RT-PCR analysis and aberrant splicing. A Agarose gel electrophoresis (3%) of RT-PCR products using lymphoblastoid cell lines (LCLs) derived from the patient and a control (Ctrl). LCLs were cultured in medium with or without dimethyl sulfoxide (DMSO) or cycloheximide (CHX). ACTB was used as an internal control. Red and blue dots indicate bands representing Mutant transcript A (MTA) and Mutant transcript B (MTB), respectively. Asterisks indicate bands representing the wild-type/mutant transcript heteroduplex. RT, reverse transcription; NC, negative control.
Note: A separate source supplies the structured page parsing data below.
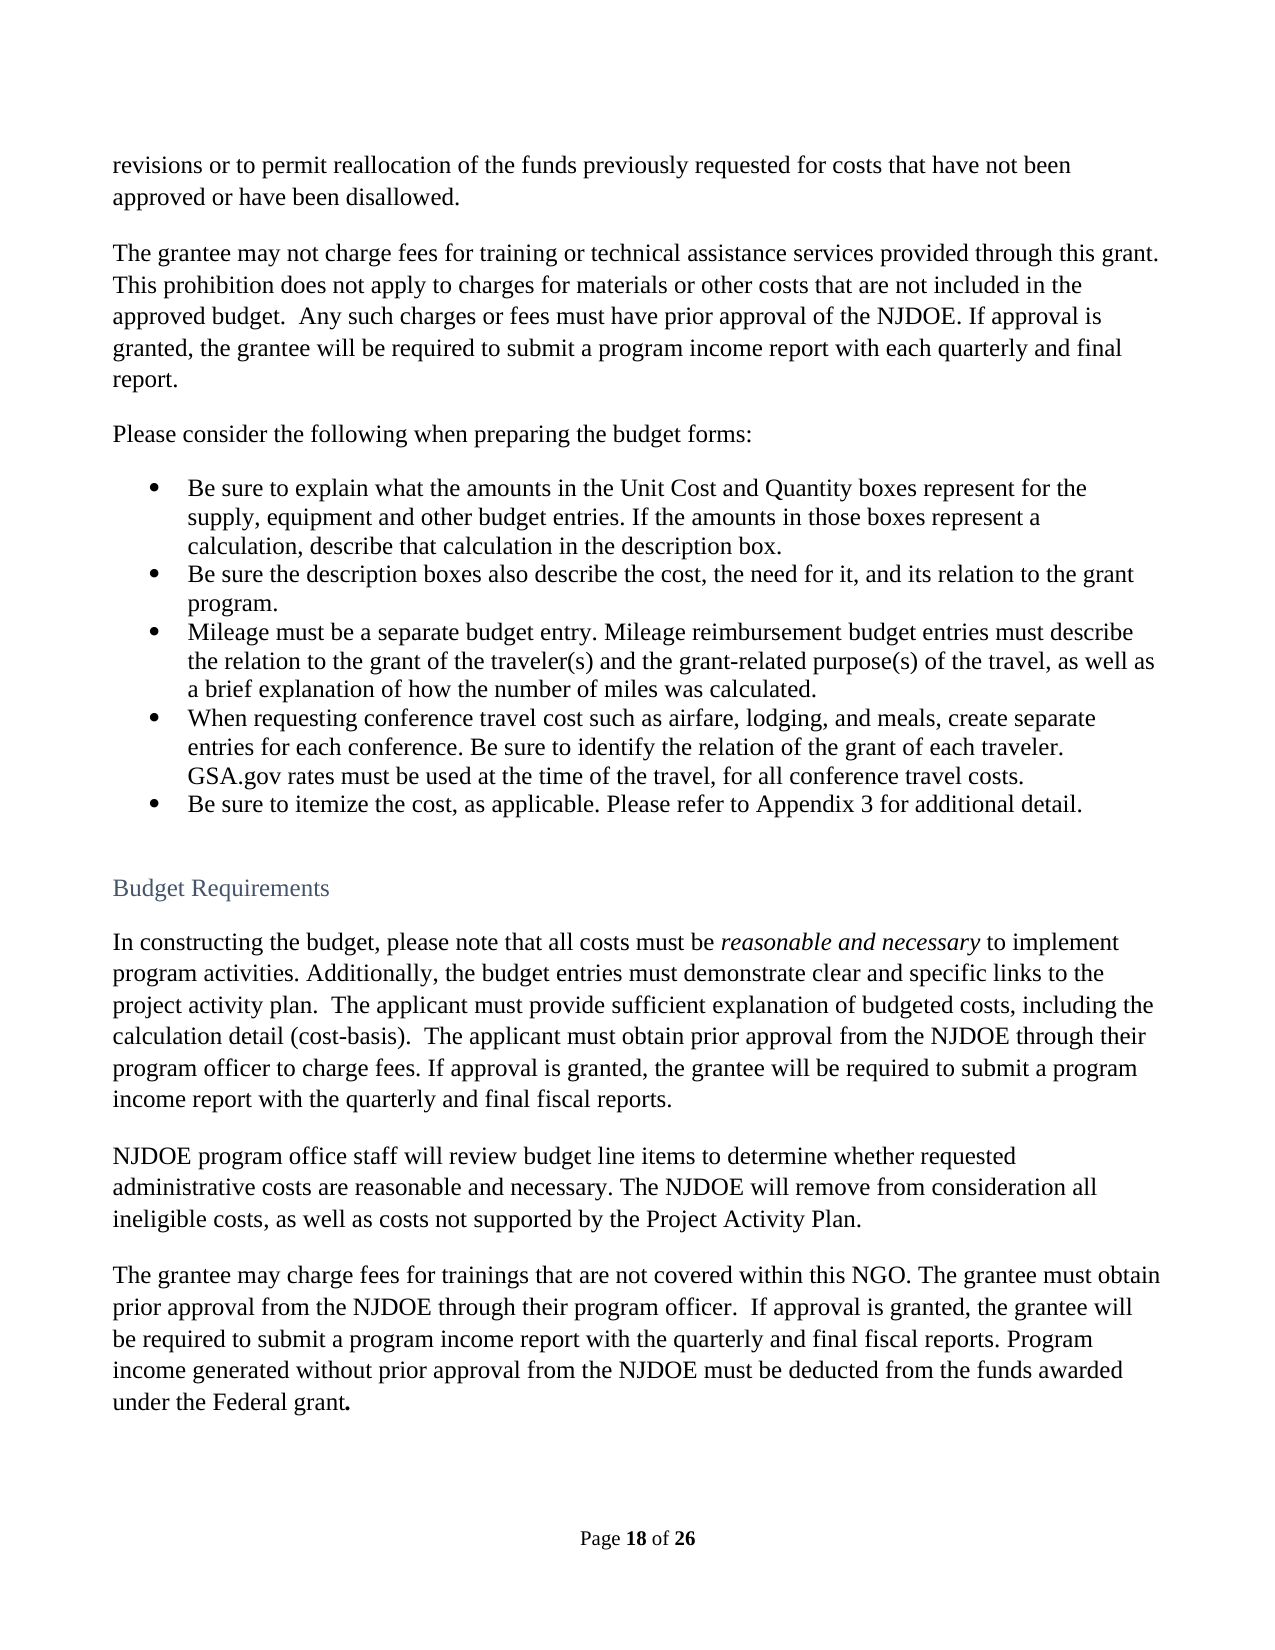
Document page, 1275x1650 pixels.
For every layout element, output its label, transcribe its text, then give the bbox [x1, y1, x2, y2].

list When requesting conference travel cost such as airfare, lodging, and meals, create separate entries for each conference. Be sure to identify the relation of the grant of each traveler. GSA.gov rates must be used at the time of the travel, for all conference travel costs. [150, 703, 1162, 789]
list Be sure to itemize the cost, as applicable. Please refer to Appendix 3 for additional detail. [150, 789, 1162, 818]
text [112, 150, 1162, 210]
text The grantee may not charge fees for training or technical assistance services provided through this grant. This prohibition does not apply to charges for materials or other costs that are not included in the approved budget. Any such charges or fees must have prior approval of the NJDOE. If approval is granted, the grantee will be required to submit a program income report with each quarterly and final report. [112, 238, 1162, 393]
text Please consider the following when preparing the budget forms: [112, 419, 1162, 448]
subtitle Budget Requirements [112, 873, 1162, 902]
text The grantee may charge fees for trainings that are not covered within this NGO. The grantee must obtain prior approval from the NJDOE through their program officer. If approval is granted, the grantee will be required to submit a program income report with the quarterly and final fiscal reports. Program income generated without prior approval from the NJDOE must be deducted from the funds awarded under the Federal grant. [112, 1261, 1162, 1416]
text NJDOE program office staff will review budget line items to determine whether requested administrative costs are reasonable and necessary. The NJDOE will remove from consideration all ineligible costs, as well as costs not supported by the Project Activity Plan. [112, 1141, 1162, 1233]
list Be sure the description boxes also describe the cost, the need for it, and its relation to the grant program. [150, 559, 1162, 617]
list Be sure to explain what the amounts in the Unit Cost and Quantity boxes represent for the supply, equipment and other budget entries. If the amounts in those boxes represent a calculation, describe that calculation in the description box. [150, 473, 1162, 559]
text In constructing the budget, please note that all costs must be reasonable and necessary to implement program activities. Additionally, the budget entries must demonstrate clear and specific links to the project activity plan. The applicant must provide sufficient explanation of budgeted costs, including the calculation detail (cost-basis). The applicant must obtain prior approval from the NJDOE through their program officer to charge fees. If approval is granted, the grantee will be required to submit a program income report with the quarterly and final fiscal reports. [112, 927, 1162, 1113]
list Mileage must be a separate budget entry. Mileage reimbursement budget entries must describe the relation to the grant of the traveler(s) and the grant-related purpose(s) of the travel, as well as a brief explanation of how the number of miles was calculated. [150, 617, 1162, 703]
B Gel electrophoresis of products digested with or without T7-endonulease I (T7EI) using RT-PCR products from the patient and Ctrl. C–E Schematic presentation of the normally spliced transcript (wild-type) and two types of aberrantly spliced transcripts from the variant c.5390-17C>A (red arrows). C Wild-type transcript. D MTA: The “ag” sequence of c.5390-17C>A was recognized as a cryptic splice acceptor site, resulting in insertion of 15-bp and leading to a 5 amino acid in-frame insertion, p.Tyr1796_Gly1797insAlaProProCysAla. E MTB: The “AG” sequence located in exon 35 is recognized as a cryptic splice acceptor site, resulting in skipping of exon 34 and the first 7-bp from the 5′ end of exon 35, leading to deletion of 68-bp of cDNA. Intronic and exonic DNA sequence is shown as lowercase and uppercase letters, respectively. The canonical splice site is colored in blue, and recognized splice sites are underlined

In MTA, the paternally inherited intronic variant c.5300–17C>A creates a cryptic acceptor site 17-bp upstream of the 5′ end of exon 34. This results in insertion of 15-bp of intronic DNA into the cDNA, leading to a five amino acid insertion, p.Tyr1766_Gly1767insAlaProProCysAla (Fig. 2D). In MTB, the “AG” sequence in the middle of exon 35 is recognized as a cryptic acceptor site, resulting in skipping of exon 34 and the first 7-bp from the 5′ end of exon 35. This causes deletion of 68-bp of cDNA and induces a premature stop codon (Fig. 2E). We confirmed that MTB is a frameshift variant, p.Gly1768Ilefs188*. MTA and MTB are consistent with the upper and lower bands marked with red and blue dots, respectively (Fig. 2A, B). The fluorescence intensity of the bands with and without CHX treatment suggest that MTB undergoes nonsense-mediated mRNA decay (NMD). We predict that the protein changes due to c.5300–17C>A are p.[Tyr1766_Gly1767insAlaProProCysAla,Gly1768Ilefs188*]. The prediction result of SpliceAI [8] corresponded to MTA but not MTB, which was only experimentally verified.